The positive benefits of our fundraising were demonstrated in stark relief last weekend when, as we played and sang all cozy and warm in the ODG, a real-life rescue was taking place at that very moment on the cold, wet mountain behind the hotel. On this occasion, there was a happy ending as the stranded walker – afflicted with hyperthermia – was brought safely down off the fells.
Afterwards the mountain rescue team (all of whom are unpaid volunteers), accompanied by their rescue dogs, came to drink a well-earned pint in the ODG and listen to the music. The rescued walker, still in shock but very much alive thanks to their intervention, came to join us as well. The whole episode was a poignant reminder of the very real motivation behind our festival: a celebration of life at its most joyful, along with selfless compassion for it at its most vulnerable. I don’t think, in the current climate of austerity and blame, that you can get a more salient reminder of the innate goodness of humanity than that.
A consequence of so many years of association with Langdale Festival has been the bittersweet juxtaposition of a large group of friends all growing old together, so that we’ve long-since got to a point where no one is ever shocked by anyone’s behaviour, and we all accept each other without judgment, exactly as we are. There’s something very comforting about having one place in the world where you can be unashamedly yourself, safe in the knowledge that your friends still like you, warts and all.
The very first time I visited Langdale with Janice, was the very first time I fell asleep with my head down the Hikers Bar toilet. It’s a rite of passage in Langdale to get steaming drunk, and be looked after (and have the piss taken out of you) by your friends. Some of us might even (ahem) have done it more than once. It was encouraging to see this fine tradition being passed down to one of the younger performers at the most recent festival, and to see people being just as caring (and gently sarcastic) in the aftermath. For the young person in question, who shall remain nameless, don’t worry. One day that sense of crippling embarrassment will fade, and you will be just as blasé about earning your Langdale hangovers as the rest of us!

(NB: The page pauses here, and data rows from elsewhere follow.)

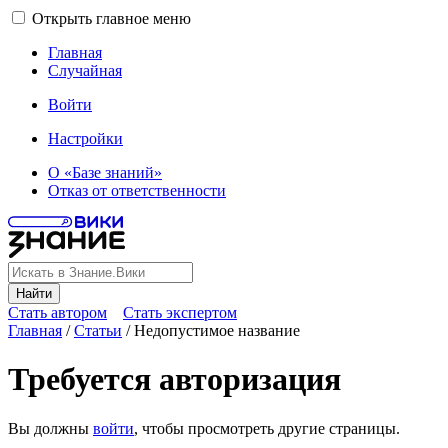
Открыть главное меню
Главная
Случайная
Войти
Настройки
О «Базе знаний»
Отказ от ответственности
Найти
Стать автором
Стать экспертом
Главная
/
Статьи
/
Недопустимое название
Требуется авторизация
Вы должны
войти
, чтобы просмотреть другие страницы.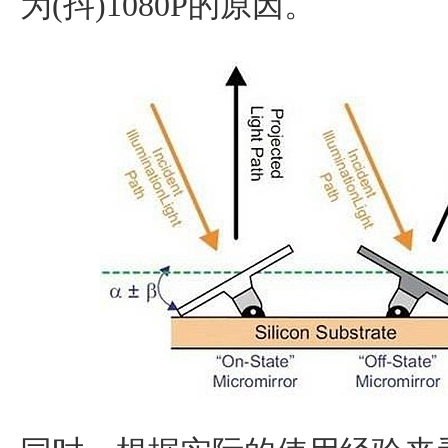
为(抖)1080P的原因。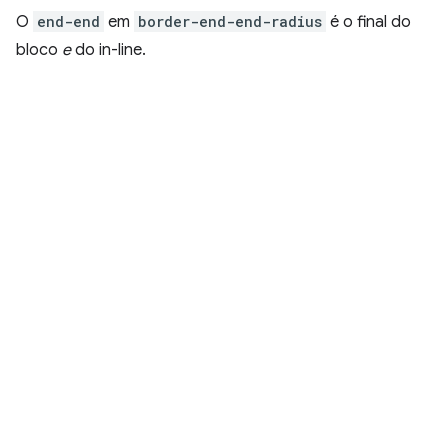
O
end-end
em
border-end-end-radius
é o final do
bloco
e
do in-line.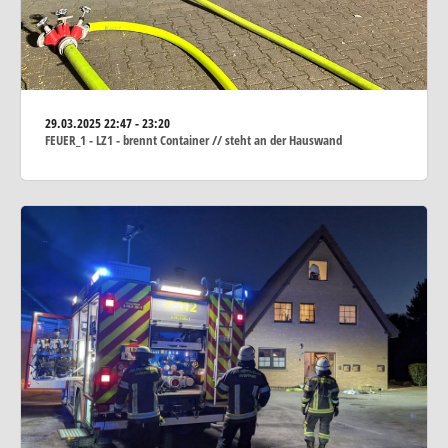
29.03.2025
22:47 - 23:20
FEUER_1 - LZ1 - brennt Container // steht an der Hauswand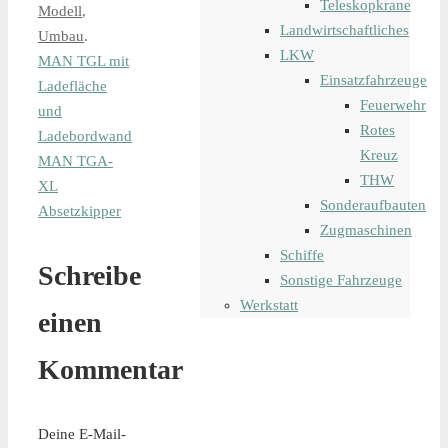
Teleskopkrane
Modell
,
Landwirtschaftliches
Umbau
.
LKW
MAN TGL mit
Einsatzfahrzeuge
Ladefläche
Feuerwehr
und
Rotes
Ladebordwand
Kreuz
MAN TGA-
THW
XL
Sonderaufbauten
Absetzkipper
Zugmaschinen
Schiffe
Schreibe
Sonstige Fahrzeuge
Werkstatt
einen
Kommentar
Deine E-Mail-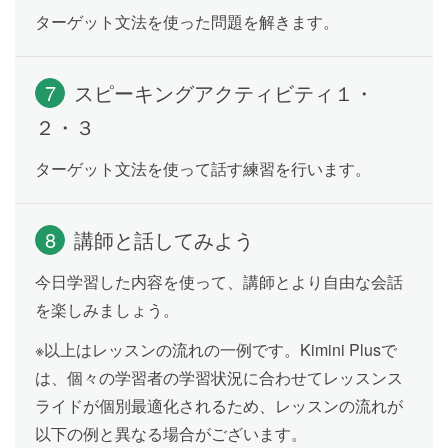
ターゲット文法を使った問題を解きます。
表現
「他のどの生徒よりも〜した」「私の4倍〜した」のよ
うに、他の人やものと比べてどれくらいなのかを伝え
7
スピーキングアクティビティ１・
られるようになります。
２・３
ターゲット文法を使って話す練習を行います。
確定的な未来・予定を表す現在進行
Lesson 19
形
8
講師と話してみよう
「今夜、外食する予定です」「映画を観るつもりで
す」のように、すでに手配されている予定や約束事に
今日学習した内容を使って、講師とより自由な会話
ついて伝えられるようになります。
を楽しみましょう。
※以上はレッスンの流れの一例です。Kimini Plusで
確定的な未来・予定を表す現在形
Lesson 20
は、個々の学習者の学習状況に合わせてレッスンス
「次の列車は2時に出発します」「3時から会議があり
ライドが個別最適化されるため、レッスンの流れが
ます」のように、時刻表に載っていることや変更のな
以下の例と異なる場合がございます。
い確定している未来の出来事について「現在形」の文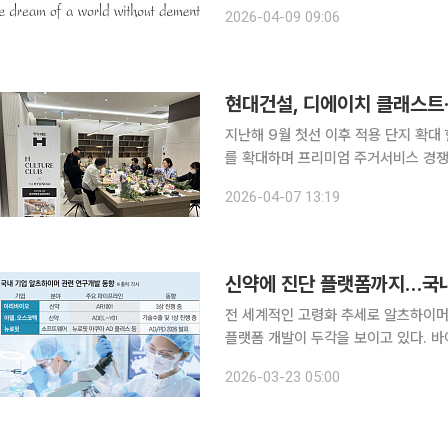
억원의 투자금을 확보했다. 이번 투자는 △스톤브릿지벤처스 △유안타인베스트먼트 △스틱벤처스
2026-04-09 09:06
△스마일게이트인베스트먼트 △민트벤처
현대건설, 디에이치 클래스트·
지난해 9월 첫선 이후 적용 단지 확대 현대건설이 입주민 전용 주거서비스 ‘H 컬처클럽’ 적용 단지
를 확대하며 프리미엄 주거서비스 경쟁력 강화에 나섰다. 7일 현대건
난해 9월 선보인 이후 6개월 만에 적
2026-04-07 13:19
등 주요 사업지에서도 도입을 위한 업
신약에 진단 플랫폼까지…국내
전 세계적인 고령화 추세로 알츠하이머
플랫폼 개발이 두각을 보이고 있다. 
‘키썬라’(성분명 도나네맙)등 글로벌
2026-03-23 05:00
오고 있는 만큼 업계의 개발 경쟁이 치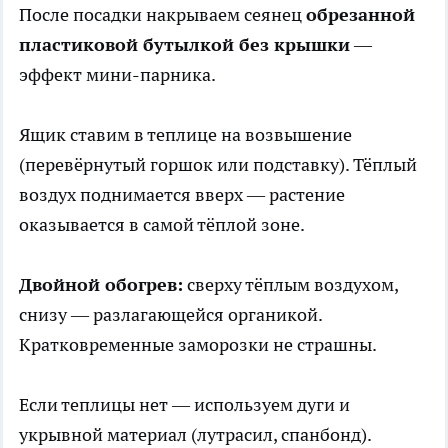
После посадки накрываем сеянец
обрезанной
пластиковой бутылкой без крышки
—
эффект мини-парника.
Ящик ставим в теплице на возвышение
(перевёрнутый горшок или подставку). Тёплый
воздух поднимается вверх — растение
оказывается в самой тёплой зоне.
Двойной обогрев:
сверху тёплым воздухом,
снизу — разлагающейся органикой.
Кратковременные заморозки не страшны.
Если теплицы нет — используем дуги и
укрывной материал (лутрасил, спанбонд).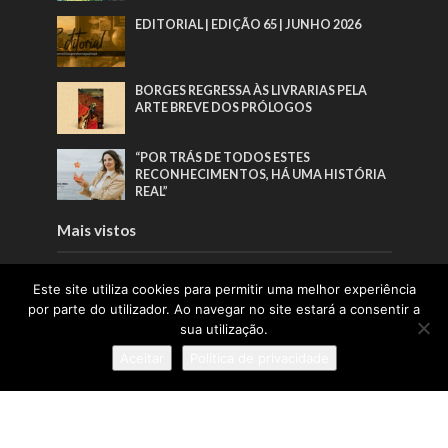
EDITORIAL | EDIÇÃO 65 | JUNHO 2026
BORGES REGRESSA ÀS LIVRARIAS PELA
ARTE BREVE DOS PRÓLOGOS
“POR TRÁS DE TODOS ESTES
RECONHECIMENTOS, HÁ UMA HISTÓRIA
REAL”
Mais vistos
EDITORIAL | EDIÇÃO 66 | AGOSTO 2026
Este site utiliza cookies para permitir uma melhor experiência
por parte do utilizador. Ao navegar no site estará a consentir a
sua utilização.
EDITORIAL | EDIÇÃO 65 | JUNHO 2026
Aceitar
Política de privacidade
BORGES REGRESSA ÀS LIVRARIAS PELA
ARTE BREVE DOS PRÓLOGOS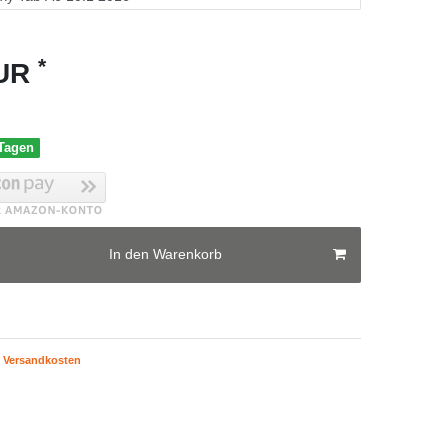
*
EUR
 Tagen
In den Warenkorb
Versandkosten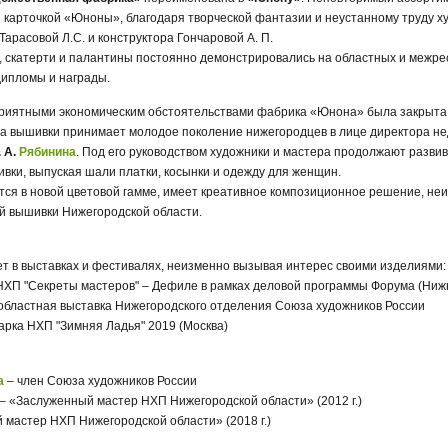
й карточкой «Юноны», благодаря творческой фантазии и неустанному труду х
 Тарасовой Л.С. и конструктора Гончаровой А. П.
 скатерти и палантины постоянно демонстрировались на областных и межрес
дипломы и награды.
гоприятными экономическим обстоятельствами фабрика «Юнона» была закрыта
а вышивки принимает молодое поколение нижегородцев в лице директора н
 А.
Рябинина
. Под его руководством художники и мастера продолжают разви
вки, выпуская шали платки, косынки и одежду для женщин.
тся в новой цветовой гамме, имеет креативное композиционное решение, не
й вышивки Нижегородской области.
т в выставках и фестивалях, неизменно вызывая интерес своими изделиями:
ХП "Секреты мастеров" – Дефиле в рамках деловой программы Форума (Нижн
 областная выставка Нижегородского отделения Союза художников России
арка НХП "Зимняя Ладья" 2019 (Москва)
а
– член Союза художников России
– «Заслуженный мастер НХП Нижегородской области» (2012 г.)
мастер НХП Нижегородской области» (2018 г.)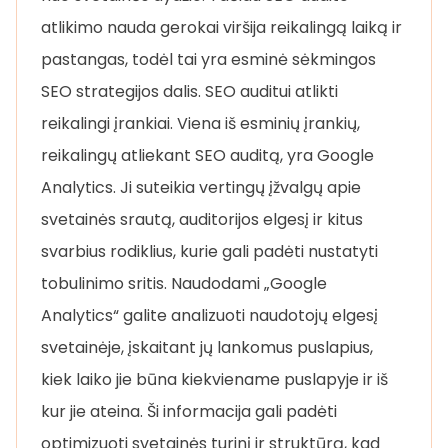
atlikimo nauda gerokai viršija reikalingą laiką ir
pastangas, todėl tai yra esminė sėkmingos
SEO strategijos dalis. SEO auditui atlikti
reikalingi įrankiai. Viena iš esminių įrankių,
reikalingų atliekant SEO auditą, yra Google
Analytics. Ji suteikia vertingų įžvalgų apie
svetainės srautą, auditorijos elgesį ir kitus
svarbius rodiklius, kurie gali padėti nustatyti
tobulinimo sritis. Naudodami „Google
Analytics“ galite analizuoti naudotojų elgesį
svetainėje, įskaitant jų lankomus puslapius,
kiek laiko jie būna kiekviename puslapyje ir iš
kur jie ateina. Ši informacija gali padėti
optimizuoti svetainės turinį ir struktūrą, kad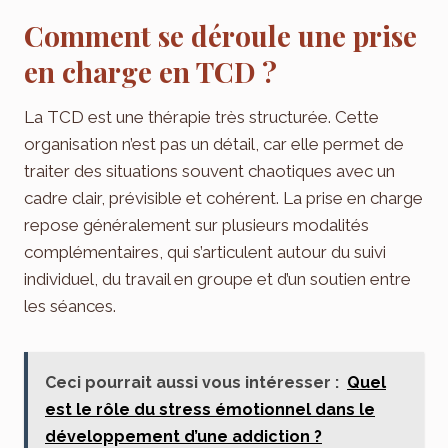
Comment se déroule une prise
en charge en TCD ?
La TCD est une thérapie très structurée. Cette
organisation n’est pas un détail, car elle permet de
traiter des situations souvent chaotiques avec un
cadre clair, prévisible et cohérent. La prise en charge
repose généralement sur plusieurs modalités
complémentaires, qui s’articulent autour du suivi
individuel, du travail en groupe et d’un soutien entre
les séances.
Ceci pourrait aussi vous intéresser :
Quel
est le rôle du stress émotionnel dans le
développement d’une addiction ?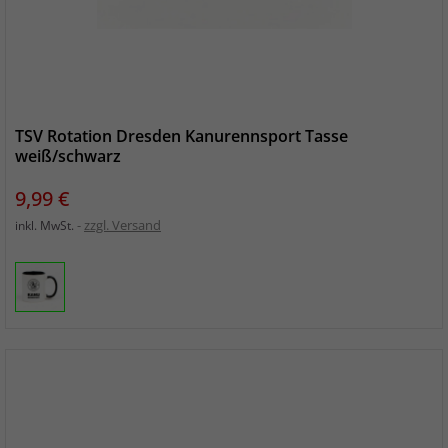
TSV Rotation Dresden Kanurennsport Tasse
weiß/schwarz
Preis
9,99 €
zzgl. Versand
inkl. MwSt.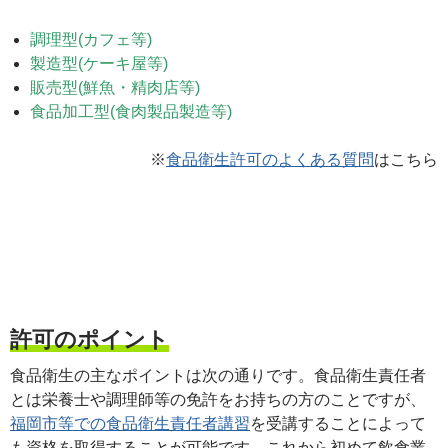
調理型(カフェ等)
製造型(ケーキ屋等)
販売型(鮮魚・精肉店等)
食品加工型(食肉製品製造等)
※
食品衛生許可のよくある質問
はこちら
許可のポイント
食品衛生の主なポイントは次の通りです。食品衛生責任者
とは栄養士や調理師等の免許をお持ちの方のことですが、
福岡市等での食品衛生責任者講習
を受講することによって
も資格を取得することが可能です。これから初めて飲食業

It’s not only the fine tradition of drinking and craic that is being passed down through the generations, but the music too, and this is very evident within my own family. Throughout the weekend my son Eoin wowed everyone with his harp and guitar playing, whilst my younger son Rowan, newly obsessed with his own burgeoning musical development, could be found at various times playing mandolin, Irish tenor banjo and guitar. Cue me being a very proud mother indeed, as these are children who have found their own way to music through love of it, and ultra-talented they are too. Meanwhile, my niece Katy and nephew Simon, who have been coming to Langdale since babyhood, were on the bill as a trio with Katy’s fiancé Chris Ainsworth. Katy has the most incredible voice, a true show-stopper, and I am not ashamed to say my heart was full listening to her sing in the Saturday afternoon concert in the ODG lounge.
My heart was full for so many other reasons too. Singing ‘Pleasant and Delightful’ with my sister Christine. Playing endless Irish tunes with one of my favourite fiddlers, Mike Allen. Throwing together a band made up of ‘Bev and Friends’, and upsetting the soundman because I invited so many friends that there were not enough inputs in the P.A. system. Performing my usual reunion gig with Jim and Mike, who I played in a band with in the 1980s. Eclectic music sessions with Mike, Mik, Den, Dougie, Celia, Ross, Jim, Rod and so many more, and watching concerts by such excellent performers as Stanley Accrington, Bill Lloyd, Phil Simpson and Ethan Thomas, all of them giving their time and talent for free.